** WORK INSTRUCTION **
If a line in the data has the string "https", please show it.
[[ RAW DATA open ]]
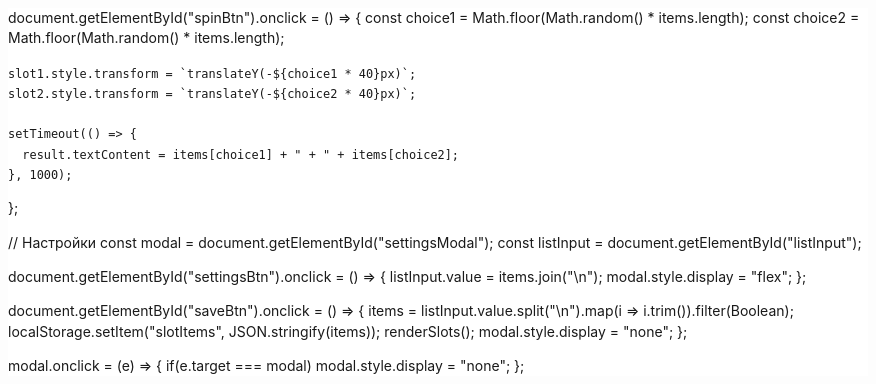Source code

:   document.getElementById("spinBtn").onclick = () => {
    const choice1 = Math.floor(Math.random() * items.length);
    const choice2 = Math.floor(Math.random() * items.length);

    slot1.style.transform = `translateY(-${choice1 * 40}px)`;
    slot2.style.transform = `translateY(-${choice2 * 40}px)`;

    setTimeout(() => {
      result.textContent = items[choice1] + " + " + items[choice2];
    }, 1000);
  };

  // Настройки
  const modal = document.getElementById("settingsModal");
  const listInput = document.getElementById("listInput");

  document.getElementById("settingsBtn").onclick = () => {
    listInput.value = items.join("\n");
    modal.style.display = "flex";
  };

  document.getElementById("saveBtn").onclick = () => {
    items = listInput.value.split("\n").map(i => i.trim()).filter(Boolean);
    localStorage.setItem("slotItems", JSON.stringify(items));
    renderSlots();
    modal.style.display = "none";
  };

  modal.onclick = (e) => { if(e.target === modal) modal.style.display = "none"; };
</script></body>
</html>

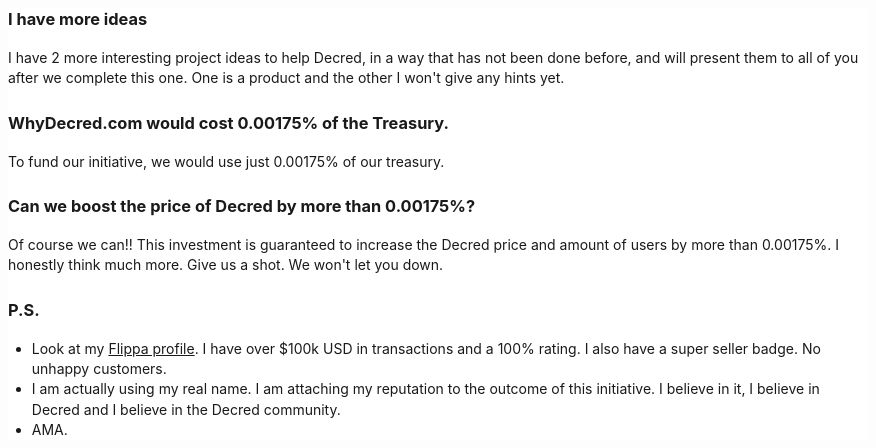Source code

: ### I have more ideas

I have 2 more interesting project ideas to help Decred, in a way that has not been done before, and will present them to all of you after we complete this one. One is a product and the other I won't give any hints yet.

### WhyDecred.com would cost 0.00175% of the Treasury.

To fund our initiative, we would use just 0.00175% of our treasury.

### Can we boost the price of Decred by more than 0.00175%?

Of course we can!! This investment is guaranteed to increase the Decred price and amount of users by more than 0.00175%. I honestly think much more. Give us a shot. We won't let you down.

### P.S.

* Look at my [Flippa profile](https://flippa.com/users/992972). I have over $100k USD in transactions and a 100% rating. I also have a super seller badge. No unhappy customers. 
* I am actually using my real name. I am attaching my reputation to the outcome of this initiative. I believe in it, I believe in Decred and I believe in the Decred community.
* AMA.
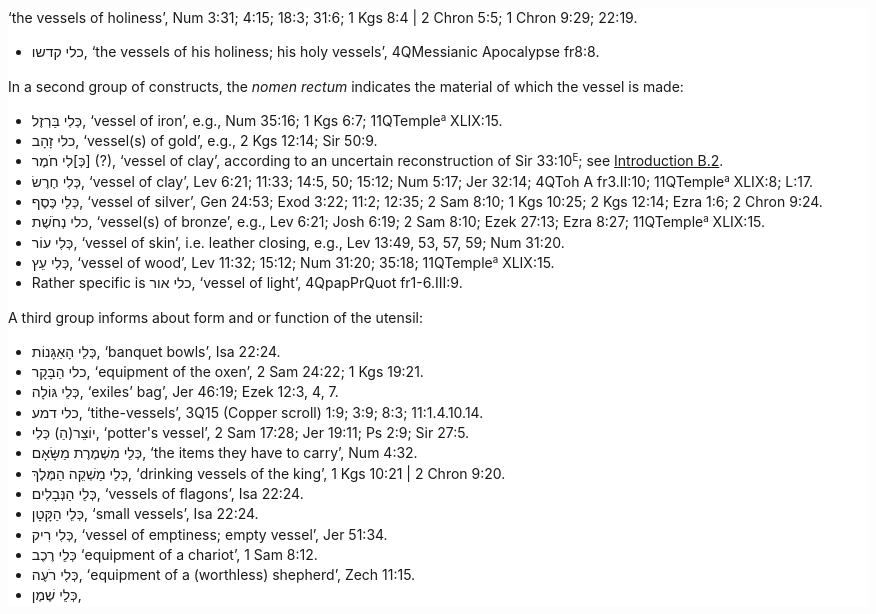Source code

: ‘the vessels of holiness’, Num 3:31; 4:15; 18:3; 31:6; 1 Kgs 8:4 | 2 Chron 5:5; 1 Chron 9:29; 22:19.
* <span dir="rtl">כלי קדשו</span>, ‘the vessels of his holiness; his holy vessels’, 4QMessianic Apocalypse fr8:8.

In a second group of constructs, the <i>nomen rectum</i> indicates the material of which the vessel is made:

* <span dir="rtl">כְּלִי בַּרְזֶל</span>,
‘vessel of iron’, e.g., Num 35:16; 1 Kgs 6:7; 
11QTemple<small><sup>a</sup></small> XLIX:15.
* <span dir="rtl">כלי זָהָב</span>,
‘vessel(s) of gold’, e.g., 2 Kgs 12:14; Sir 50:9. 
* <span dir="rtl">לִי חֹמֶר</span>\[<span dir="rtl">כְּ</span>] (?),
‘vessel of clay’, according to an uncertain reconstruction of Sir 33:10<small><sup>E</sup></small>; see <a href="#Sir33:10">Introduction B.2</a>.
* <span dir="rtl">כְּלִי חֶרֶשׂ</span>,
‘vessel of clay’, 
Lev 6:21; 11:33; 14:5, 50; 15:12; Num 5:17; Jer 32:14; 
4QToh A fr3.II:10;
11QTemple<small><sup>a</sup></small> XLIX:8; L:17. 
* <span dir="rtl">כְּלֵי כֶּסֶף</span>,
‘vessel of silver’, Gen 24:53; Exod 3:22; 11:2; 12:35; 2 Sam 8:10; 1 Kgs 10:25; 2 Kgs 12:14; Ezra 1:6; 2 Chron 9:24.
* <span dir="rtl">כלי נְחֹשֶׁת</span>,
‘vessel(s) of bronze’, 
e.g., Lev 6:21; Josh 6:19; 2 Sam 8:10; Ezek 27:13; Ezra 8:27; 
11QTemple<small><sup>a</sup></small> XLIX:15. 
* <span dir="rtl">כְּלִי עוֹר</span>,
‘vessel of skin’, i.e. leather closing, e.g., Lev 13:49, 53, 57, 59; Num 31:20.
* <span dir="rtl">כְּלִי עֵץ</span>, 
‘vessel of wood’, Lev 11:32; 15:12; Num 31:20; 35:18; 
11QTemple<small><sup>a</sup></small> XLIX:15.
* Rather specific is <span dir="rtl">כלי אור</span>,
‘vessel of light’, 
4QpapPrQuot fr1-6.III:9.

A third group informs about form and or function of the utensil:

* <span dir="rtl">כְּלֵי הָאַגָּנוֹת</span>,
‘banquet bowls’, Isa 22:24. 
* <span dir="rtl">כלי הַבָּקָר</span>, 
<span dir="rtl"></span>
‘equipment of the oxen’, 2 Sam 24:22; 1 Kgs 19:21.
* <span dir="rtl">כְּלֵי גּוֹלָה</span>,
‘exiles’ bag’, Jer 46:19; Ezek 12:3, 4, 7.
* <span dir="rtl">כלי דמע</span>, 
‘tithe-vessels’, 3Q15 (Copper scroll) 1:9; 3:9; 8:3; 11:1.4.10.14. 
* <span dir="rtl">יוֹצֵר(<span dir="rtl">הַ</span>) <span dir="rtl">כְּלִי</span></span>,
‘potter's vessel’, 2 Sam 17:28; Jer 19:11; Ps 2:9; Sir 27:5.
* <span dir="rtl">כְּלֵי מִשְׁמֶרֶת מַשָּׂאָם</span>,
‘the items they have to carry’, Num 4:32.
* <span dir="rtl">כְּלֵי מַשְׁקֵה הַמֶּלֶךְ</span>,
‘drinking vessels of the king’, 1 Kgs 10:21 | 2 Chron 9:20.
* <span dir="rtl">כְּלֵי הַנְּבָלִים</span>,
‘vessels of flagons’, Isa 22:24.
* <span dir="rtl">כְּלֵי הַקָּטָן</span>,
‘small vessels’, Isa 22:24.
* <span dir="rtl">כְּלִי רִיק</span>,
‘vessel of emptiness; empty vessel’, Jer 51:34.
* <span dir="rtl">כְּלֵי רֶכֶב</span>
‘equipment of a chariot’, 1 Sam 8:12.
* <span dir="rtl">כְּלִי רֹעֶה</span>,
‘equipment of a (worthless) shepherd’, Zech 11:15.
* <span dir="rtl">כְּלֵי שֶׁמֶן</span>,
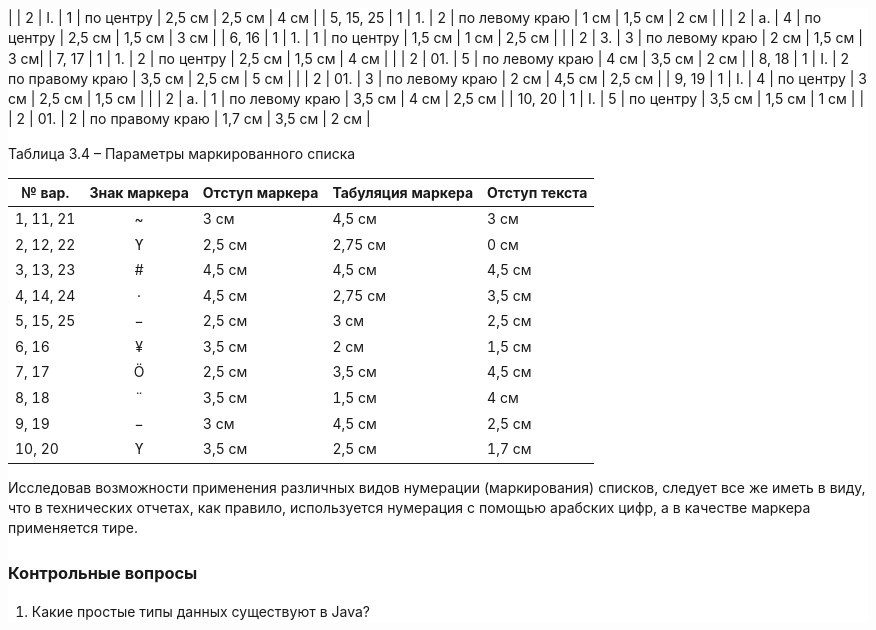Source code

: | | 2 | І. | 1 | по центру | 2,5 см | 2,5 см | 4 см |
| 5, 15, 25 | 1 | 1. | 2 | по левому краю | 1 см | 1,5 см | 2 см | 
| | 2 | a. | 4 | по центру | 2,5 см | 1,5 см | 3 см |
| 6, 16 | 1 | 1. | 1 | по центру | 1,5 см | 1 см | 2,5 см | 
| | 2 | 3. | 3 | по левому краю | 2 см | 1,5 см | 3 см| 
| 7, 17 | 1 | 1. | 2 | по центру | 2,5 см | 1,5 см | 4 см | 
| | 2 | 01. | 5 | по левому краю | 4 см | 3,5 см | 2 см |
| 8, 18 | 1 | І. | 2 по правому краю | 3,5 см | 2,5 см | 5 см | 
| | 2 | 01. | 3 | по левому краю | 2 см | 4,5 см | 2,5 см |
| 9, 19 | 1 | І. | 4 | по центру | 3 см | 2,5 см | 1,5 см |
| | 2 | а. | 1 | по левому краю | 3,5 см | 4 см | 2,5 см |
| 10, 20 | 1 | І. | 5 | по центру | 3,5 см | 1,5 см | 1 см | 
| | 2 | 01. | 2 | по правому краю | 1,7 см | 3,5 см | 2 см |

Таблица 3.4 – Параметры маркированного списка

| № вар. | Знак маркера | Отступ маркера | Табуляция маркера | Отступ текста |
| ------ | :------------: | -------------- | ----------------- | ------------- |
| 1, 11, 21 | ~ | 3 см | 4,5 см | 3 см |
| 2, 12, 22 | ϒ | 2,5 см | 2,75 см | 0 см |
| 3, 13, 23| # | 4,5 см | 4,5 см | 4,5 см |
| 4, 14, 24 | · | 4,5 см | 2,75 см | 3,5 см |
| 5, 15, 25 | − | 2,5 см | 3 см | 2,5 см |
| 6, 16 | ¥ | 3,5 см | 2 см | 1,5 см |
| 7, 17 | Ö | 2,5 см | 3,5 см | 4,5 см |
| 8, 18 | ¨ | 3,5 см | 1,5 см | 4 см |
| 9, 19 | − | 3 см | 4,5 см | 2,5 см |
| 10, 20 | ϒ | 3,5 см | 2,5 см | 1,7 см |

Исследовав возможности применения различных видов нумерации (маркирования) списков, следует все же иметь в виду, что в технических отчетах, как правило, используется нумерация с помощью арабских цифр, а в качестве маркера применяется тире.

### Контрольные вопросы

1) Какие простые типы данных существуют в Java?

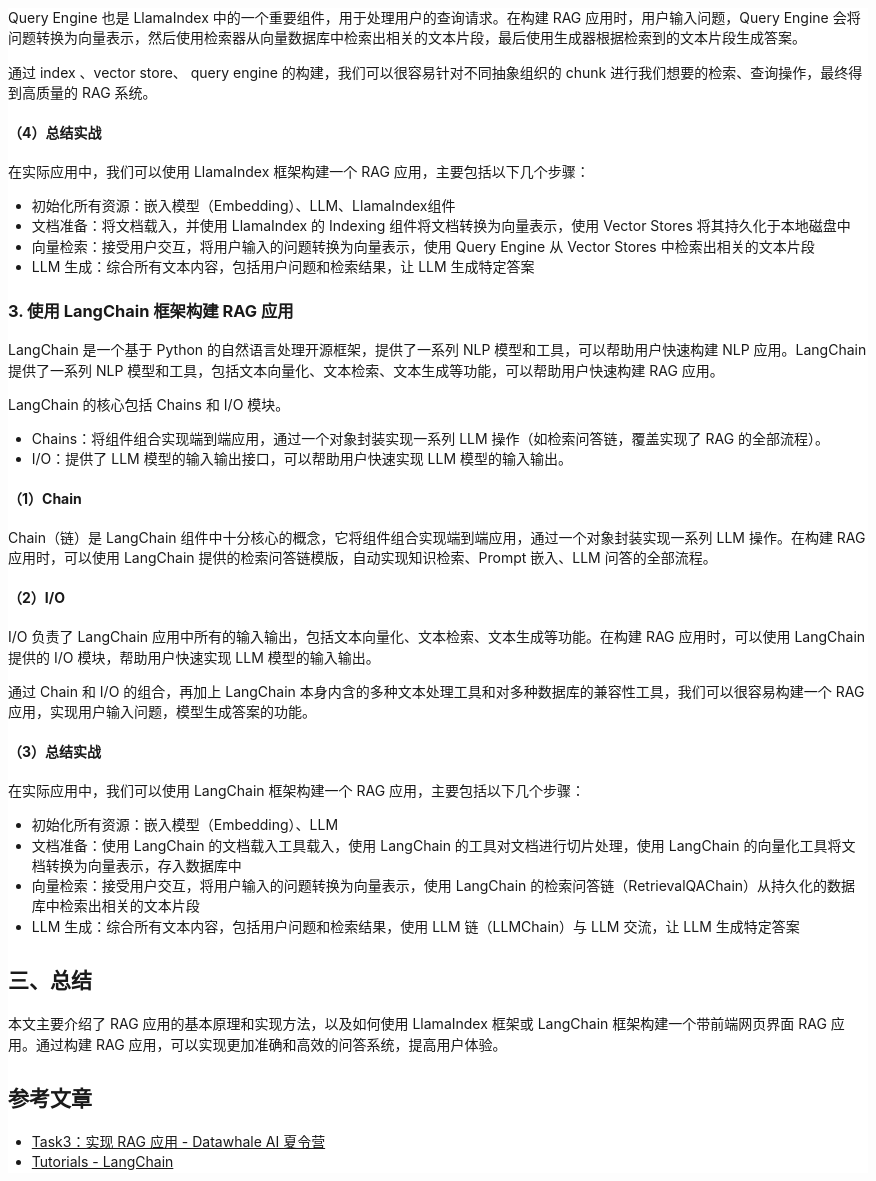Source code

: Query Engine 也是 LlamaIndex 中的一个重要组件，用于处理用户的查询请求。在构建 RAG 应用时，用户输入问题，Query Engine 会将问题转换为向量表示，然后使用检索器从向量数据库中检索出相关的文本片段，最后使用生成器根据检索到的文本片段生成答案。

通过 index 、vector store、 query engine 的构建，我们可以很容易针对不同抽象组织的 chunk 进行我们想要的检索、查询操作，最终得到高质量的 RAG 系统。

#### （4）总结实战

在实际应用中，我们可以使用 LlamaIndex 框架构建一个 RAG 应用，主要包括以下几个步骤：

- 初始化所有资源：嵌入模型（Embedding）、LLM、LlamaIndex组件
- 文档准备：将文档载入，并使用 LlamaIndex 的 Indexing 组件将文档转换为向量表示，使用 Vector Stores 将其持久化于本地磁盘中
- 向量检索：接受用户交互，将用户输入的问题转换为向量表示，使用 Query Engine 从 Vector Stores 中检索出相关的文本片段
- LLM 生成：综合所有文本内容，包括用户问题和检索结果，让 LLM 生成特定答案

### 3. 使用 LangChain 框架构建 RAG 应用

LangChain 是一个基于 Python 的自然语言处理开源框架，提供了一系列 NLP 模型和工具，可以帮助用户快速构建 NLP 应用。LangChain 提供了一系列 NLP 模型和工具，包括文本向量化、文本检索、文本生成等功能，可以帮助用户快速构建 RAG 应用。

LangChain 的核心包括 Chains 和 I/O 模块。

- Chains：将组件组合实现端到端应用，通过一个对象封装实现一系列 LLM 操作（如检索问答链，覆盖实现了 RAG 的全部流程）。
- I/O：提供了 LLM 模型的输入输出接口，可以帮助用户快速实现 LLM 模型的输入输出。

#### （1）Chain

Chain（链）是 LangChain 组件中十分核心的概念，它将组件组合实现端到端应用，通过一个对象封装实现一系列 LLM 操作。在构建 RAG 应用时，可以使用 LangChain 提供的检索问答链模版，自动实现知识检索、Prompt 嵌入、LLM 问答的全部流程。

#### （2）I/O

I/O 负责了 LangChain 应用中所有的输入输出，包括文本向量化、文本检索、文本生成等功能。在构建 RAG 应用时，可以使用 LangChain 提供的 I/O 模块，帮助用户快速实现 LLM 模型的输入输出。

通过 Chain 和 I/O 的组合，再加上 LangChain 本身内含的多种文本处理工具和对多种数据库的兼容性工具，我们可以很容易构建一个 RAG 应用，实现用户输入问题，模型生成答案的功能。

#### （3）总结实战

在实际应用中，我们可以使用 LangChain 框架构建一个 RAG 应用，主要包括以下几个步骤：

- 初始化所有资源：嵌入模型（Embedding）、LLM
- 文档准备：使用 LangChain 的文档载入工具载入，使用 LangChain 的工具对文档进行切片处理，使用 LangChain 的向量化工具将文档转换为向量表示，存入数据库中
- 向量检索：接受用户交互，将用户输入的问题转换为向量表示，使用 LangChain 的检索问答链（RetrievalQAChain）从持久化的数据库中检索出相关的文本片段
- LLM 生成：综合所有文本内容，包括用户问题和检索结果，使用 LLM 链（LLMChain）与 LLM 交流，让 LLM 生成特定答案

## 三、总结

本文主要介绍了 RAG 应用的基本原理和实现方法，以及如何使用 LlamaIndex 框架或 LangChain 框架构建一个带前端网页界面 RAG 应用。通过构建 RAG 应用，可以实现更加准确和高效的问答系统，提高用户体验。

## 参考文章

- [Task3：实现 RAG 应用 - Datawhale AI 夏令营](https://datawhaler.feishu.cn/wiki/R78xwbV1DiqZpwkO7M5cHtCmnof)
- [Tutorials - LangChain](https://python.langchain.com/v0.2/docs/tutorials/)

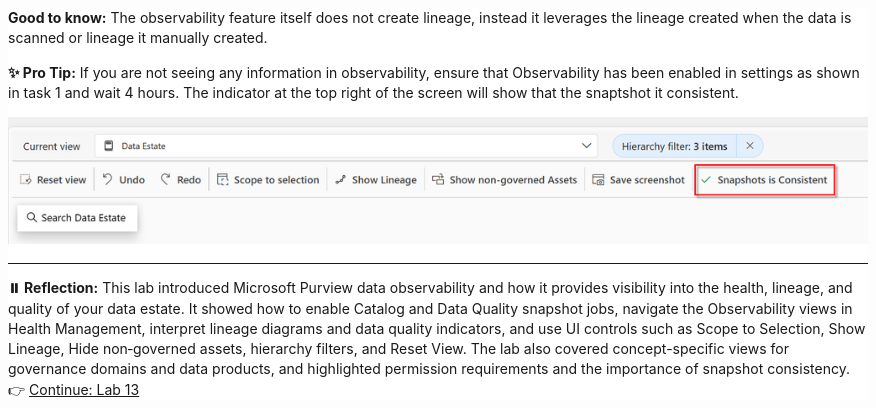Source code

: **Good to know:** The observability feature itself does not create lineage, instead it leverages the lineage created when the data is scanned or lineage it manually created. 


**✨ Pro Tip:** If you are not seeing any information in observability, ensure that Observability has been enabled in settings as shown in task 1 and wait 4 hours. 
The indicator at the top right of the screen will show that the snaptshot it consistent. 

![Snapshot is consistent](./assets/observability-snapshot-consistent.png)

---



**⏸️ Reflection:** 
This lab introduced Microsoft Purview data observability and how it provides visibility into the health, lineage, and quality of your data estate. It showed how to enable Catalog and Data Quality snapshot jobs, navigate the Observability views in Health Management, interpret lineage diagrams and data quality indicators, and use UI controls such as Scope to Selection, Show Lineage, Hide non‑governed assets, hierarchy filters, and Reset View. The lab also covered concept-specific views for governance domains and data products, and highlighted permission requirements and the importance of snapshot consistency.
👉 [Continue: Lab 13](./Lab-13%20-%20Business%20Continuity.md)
[[ RAW DATA closed ]]
** ANSWER SPACE **
* Look at my [Flippa profile](https://flippa.com/users/992972). I have over $100k USD in transactions and a 100% rating. I also have a super seller badge. No unhappy customers. 
- [Task3：实现 RAG 应用 - Datawhale AI 夏令营](https://datawhaler.feishu.cn/wiki/R78xwbV1DiqZpwkO7M5cHtCmnof)
- [Tutorials - LangChain](https://python.langchain.com/v0.2/docs/tutorials/)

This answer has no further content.